Standard loading doses followed by maintenance doses that are 50% of normal are recommended for patients who are older than 75 years or have mild-to-moderate hepatic cirrhosis. Dosage adjustments are not required for renal dysfunction, and voriconazole is not significantly cleared by hemodialysis.

Indications and Dosage

The standard dosing of voriconazole in adults is 6 mg/kg intravenously and 200 to 300 mg orally, both twice daily, preceded by loading doses for 1 day in severely ill patients (see Table 307-1 ). Doses should be adjusted by therapeutic drug monitoring, and lower doses such as 150 mg twice daily are preferred in older (age >75 years) and low weight (<50 kg) patients. Treatment is given for weeks or months.
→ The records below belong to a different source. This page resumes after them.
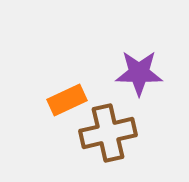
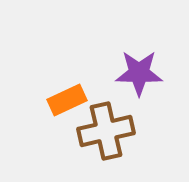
brown cross: moved 2 px left, 2 px up
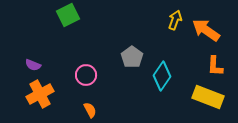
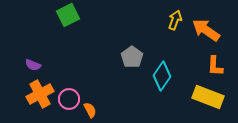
pink circle: moved 17 px left, 24 px down
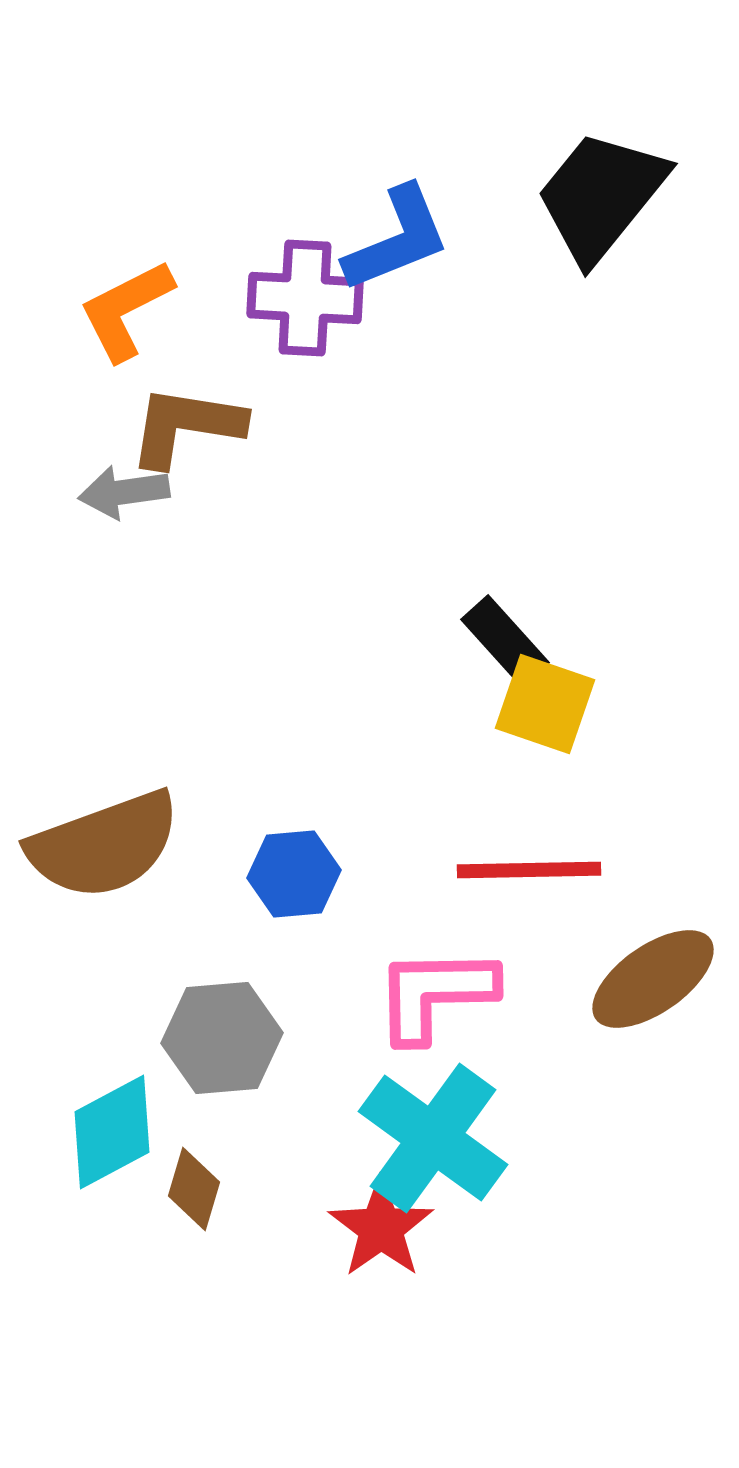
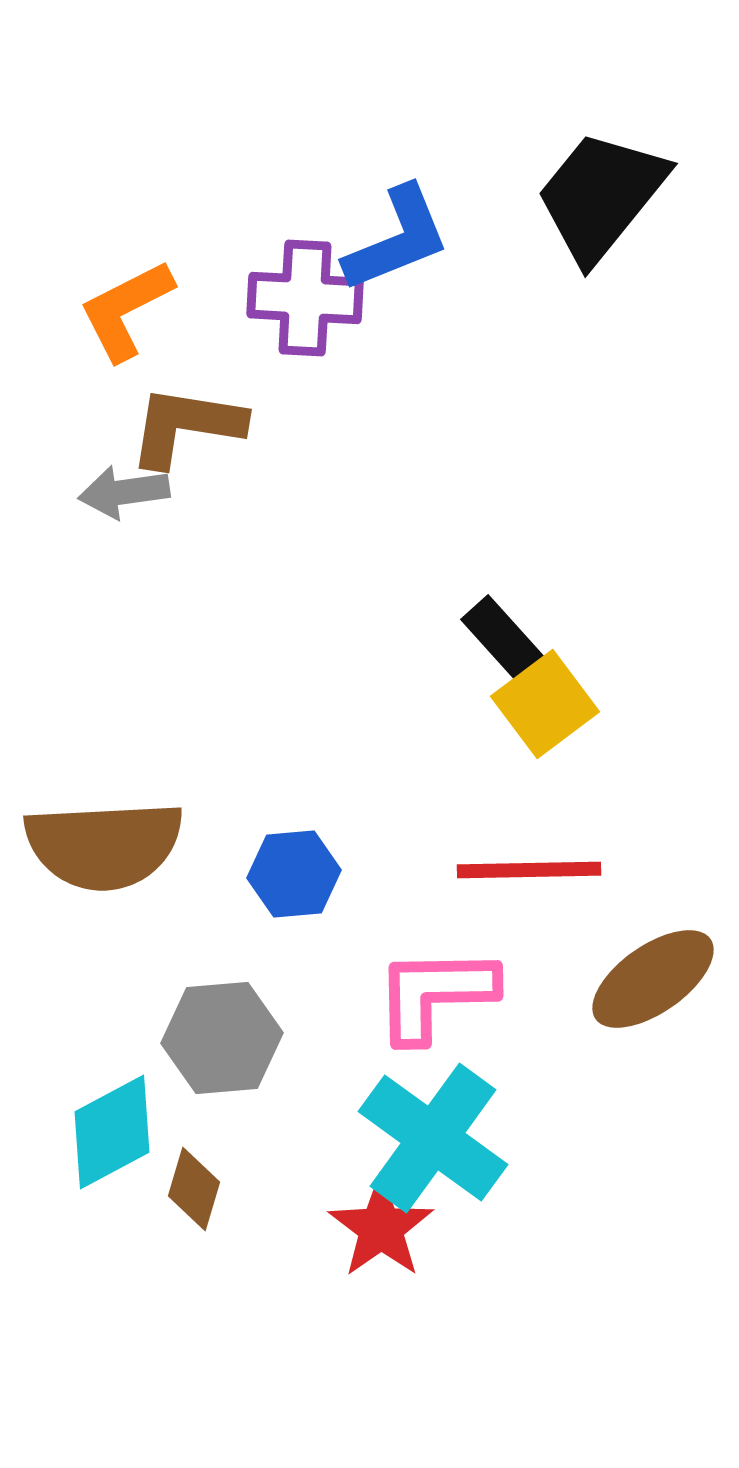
yellow square: rotated 34 degrees clockwise
brown semicircle: rotated 17 degrees clockwise
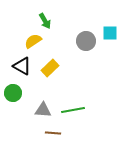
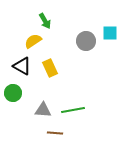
yellow rectangle: rotated 72 degrees counterclockwise
brown line: moved 2 px right
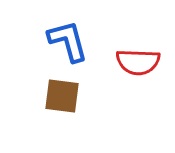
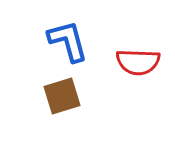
brown square: rotated 24 degrees counterclockwise
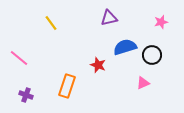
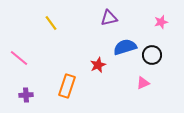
red star: rotated 28 degrees clockwise
purple cross: rotated 24 degrees counterclockwise
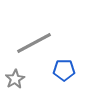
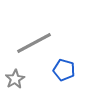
blue pentagon: rotated 15 degrees clockwise
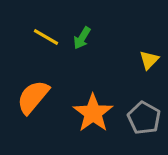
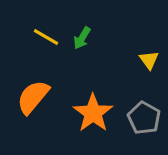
yellow triangle: rotated 20 degrees counterclockwise
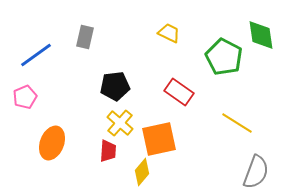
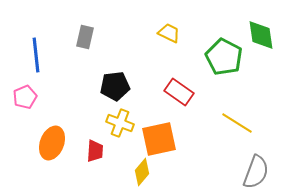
blue line: rotated 60 degrees counterclockwise
yellow cross: rotated 20 degrees counterclockwise
red trapezoid: moved 13 px left
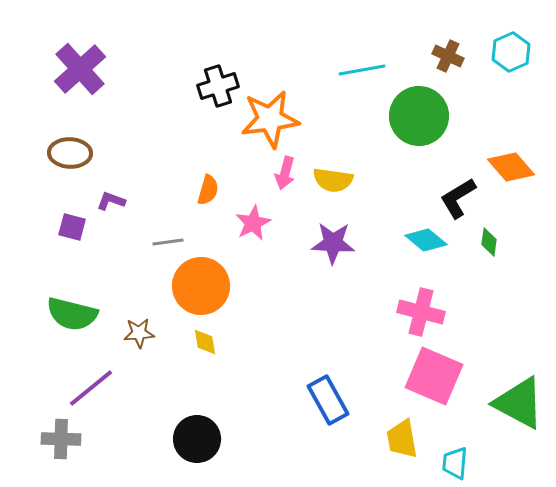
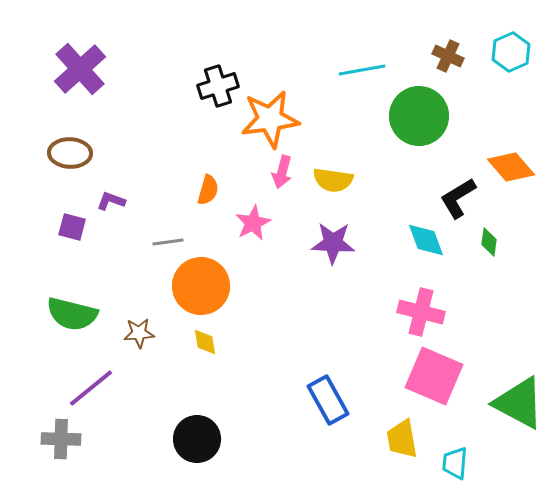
pink arrow: moved 3 px left, 1 px up
cyan diamond: rotated 30 degrees clockwise
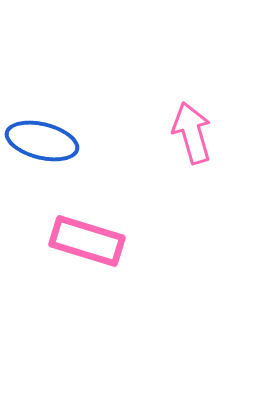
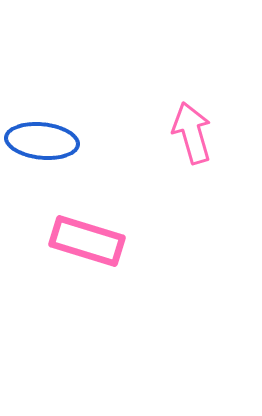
blue ellipse: rotated 8 degrees counterclockwise
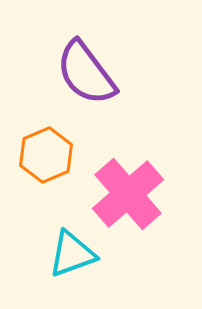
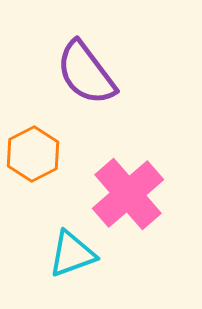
orange hexagon: moved 13 px left, 1 px up; rotated 4 degrees counterclockwise
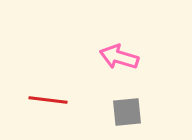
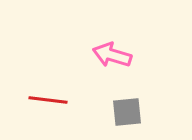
pink arrow: moved 7 px left, 2 px up
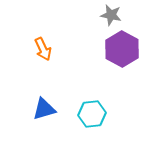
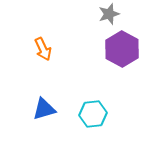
gray star: moved 2 px left, 1 px up; rotated 30 degrees counterclockwise
cyan hexagon: moved 1 px right
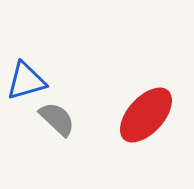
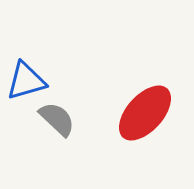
red ellipse: moved 1 px left, 2 px up
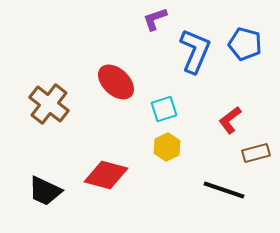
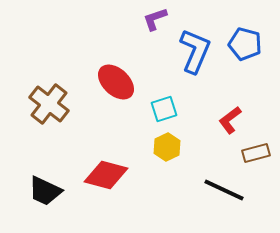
black line: rotated 6 degrees clockwise
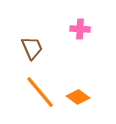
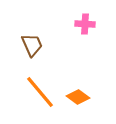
pink cross: moved 5 px right, 5 px up
brown trapezoid: moved 3 px up
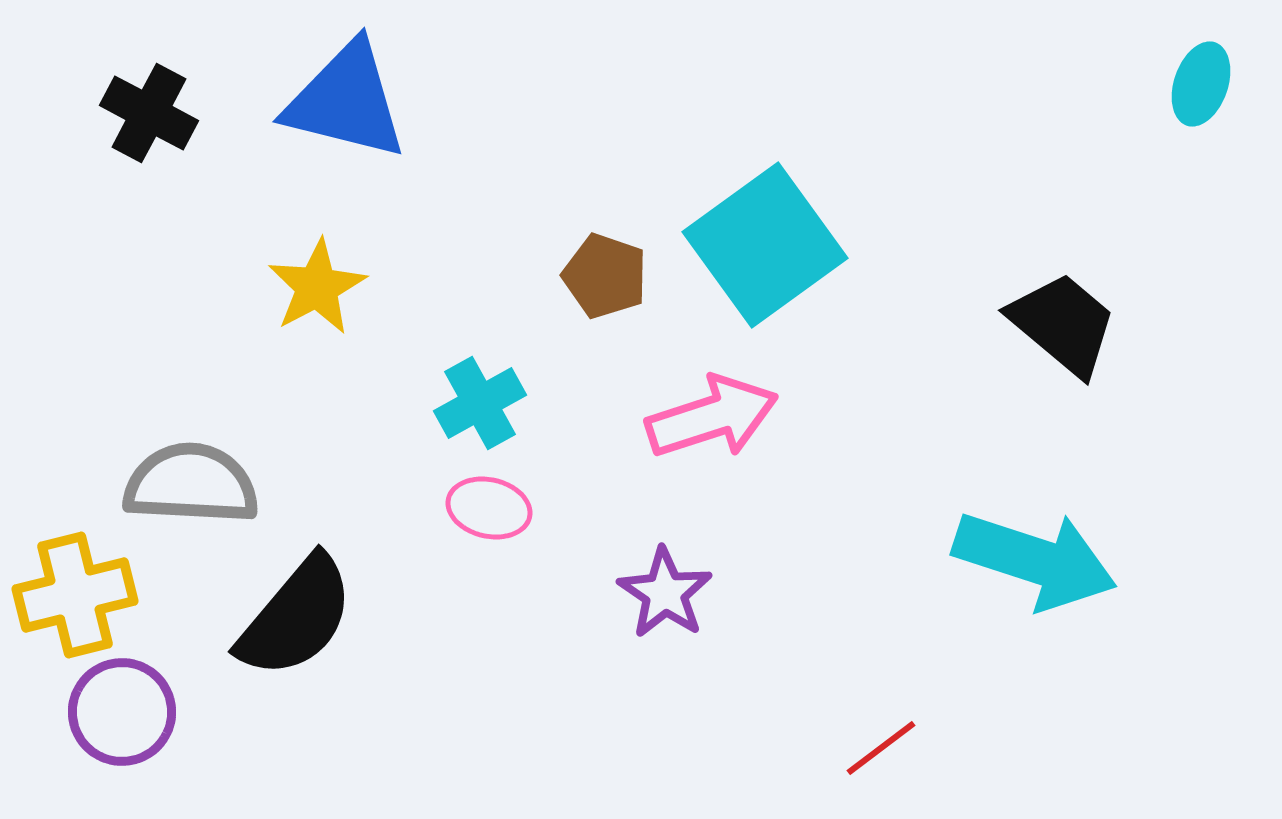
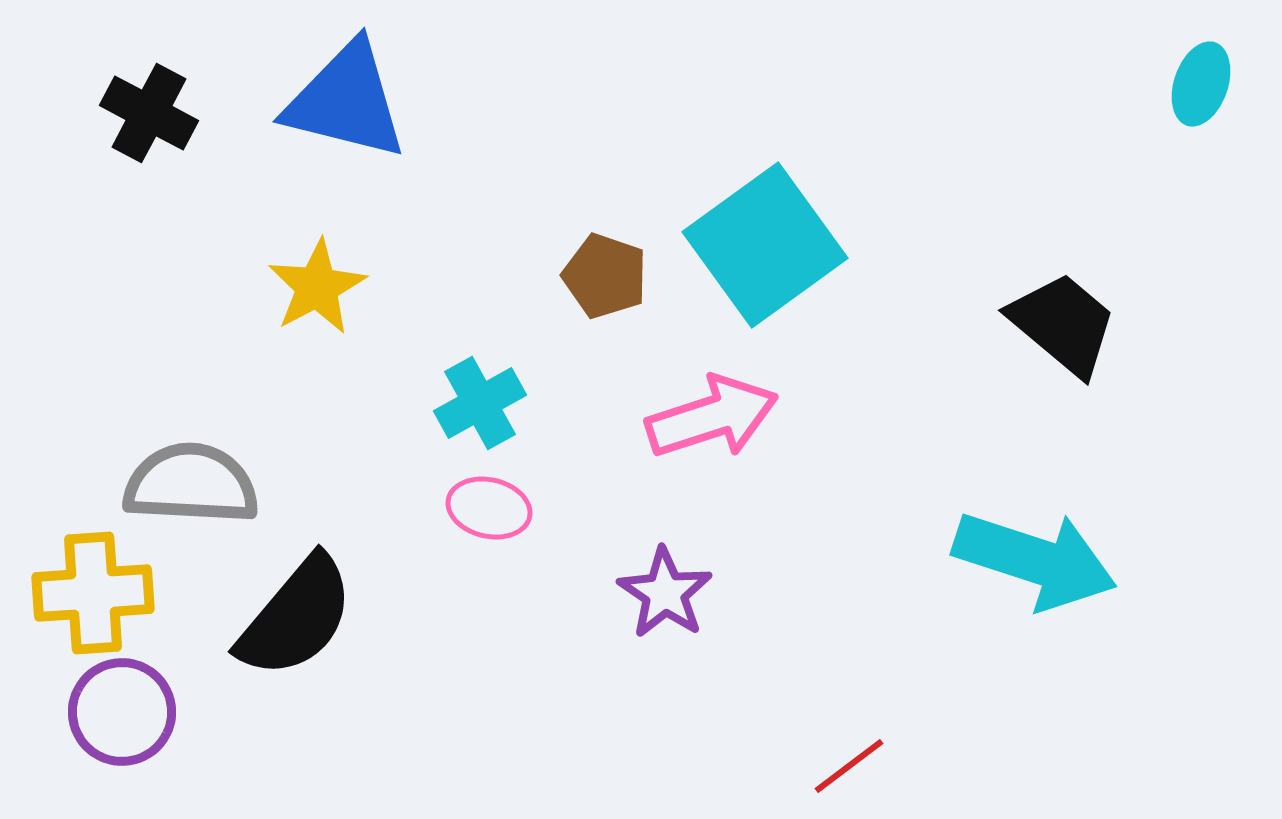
yellow cross: moved 18 px right, 2 px up; rotated 10 degrees clockwise
red line: moved 32 px left, 18 px down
Aspergillosis ( Chapter 311 )

Voriconazole is superior to amphotericin B for the treatment of invasive aspergillosis, in which it increases the likelihood of a successful outcome from about 30% to about 50%. Voriconazole is also recommended for chronic pulmonary aspergillosis.

Other Mycoses

Voriconazole also is effective for the treatment of invasive fusariosis and scedosporiosis. Infections by Scedosporium apiospermum complex may respond, but Lomentospora (Scedosporium) prolificans infections are commonly resistant. The drug is efficacious in esophageal candidiasis ( Chapter 124 ), invasive candidiasis ( Chapter 310 ), refractory candidiasis, chronic pulmonary aspergillosis ( Chapter 311 ), and allergic bronchopulmonary aspergillosis. It is useful for prophylaxis (in doses similar to what are used therapeutically) during periods of highest risk in high-risk allogeneic hematopoietic cell transplant recipients ( Chapter 163 ) and in patients with severe aplastic anemia, but breakthrough mucormycosis can occur.

Drug Interactions

Voriconazole has many drug interactions. Rifampin, carbamazepine, long-acting barbiturates, glucocorticoids, and ritonavir induce the hepatic enzymes responsible for the clearance of voriconazole and thereby reduce voriconazole levels. Sirolimus levels are increased dramatically. Prolonged sedation is likely if voriconazole is coadministered with methadone, hydrocodone, alfentanil, fentanyl, or other short-acting opiates. Reduction in the clearance of pimozide, quinidine, ivabradine, and some antihistamines increases the risk for QT prolongation. Coadministration should be avoided with naloxegol, everolimus, St. John’s wort, and venetoclax. Cyclosporine, tacrolimus, warfarin, statins, benzodiazepines, calcium-channel blockers, sulfonylureas, and vinca alkaloids can be coadministered, but the dosages of these drugs may need to be reduced, and clinical or laboratory monitoring is suggested. Coadministration of voriconazole with omeprazole or elvitegravir-cobicistat elevates the levels of both drugs. Voriconazole with rifabutin, phenytoin, or efavirenz results in lower voriconazole levels and elevated levels of the other drug. Numerous other interactions have been documented, and any cytochrome P-450 inhibitors, blockers, or inducers could have an interaction with voriconazole.

Adverse Effects

Transient, reversible visual disturbance beginning approximately 30 minutes after a dose is common. Hallucinations, unsteadiness, confusion, and liver enzyme abnormalities also have been associated with higher blood levels. Photosensitivity can be severe and has been associated with skin cancers in rare instances. Prolongation of the QT interval and tachyarrhythmias have been noted in patients with pro-arrhythmic risk factors, such as electrolyte abnormalities. Periostitis has been noted after prolonged therapy, apparently related to the fluoride atoms in the molecule. Leukoencephalopathy has been rarely reported.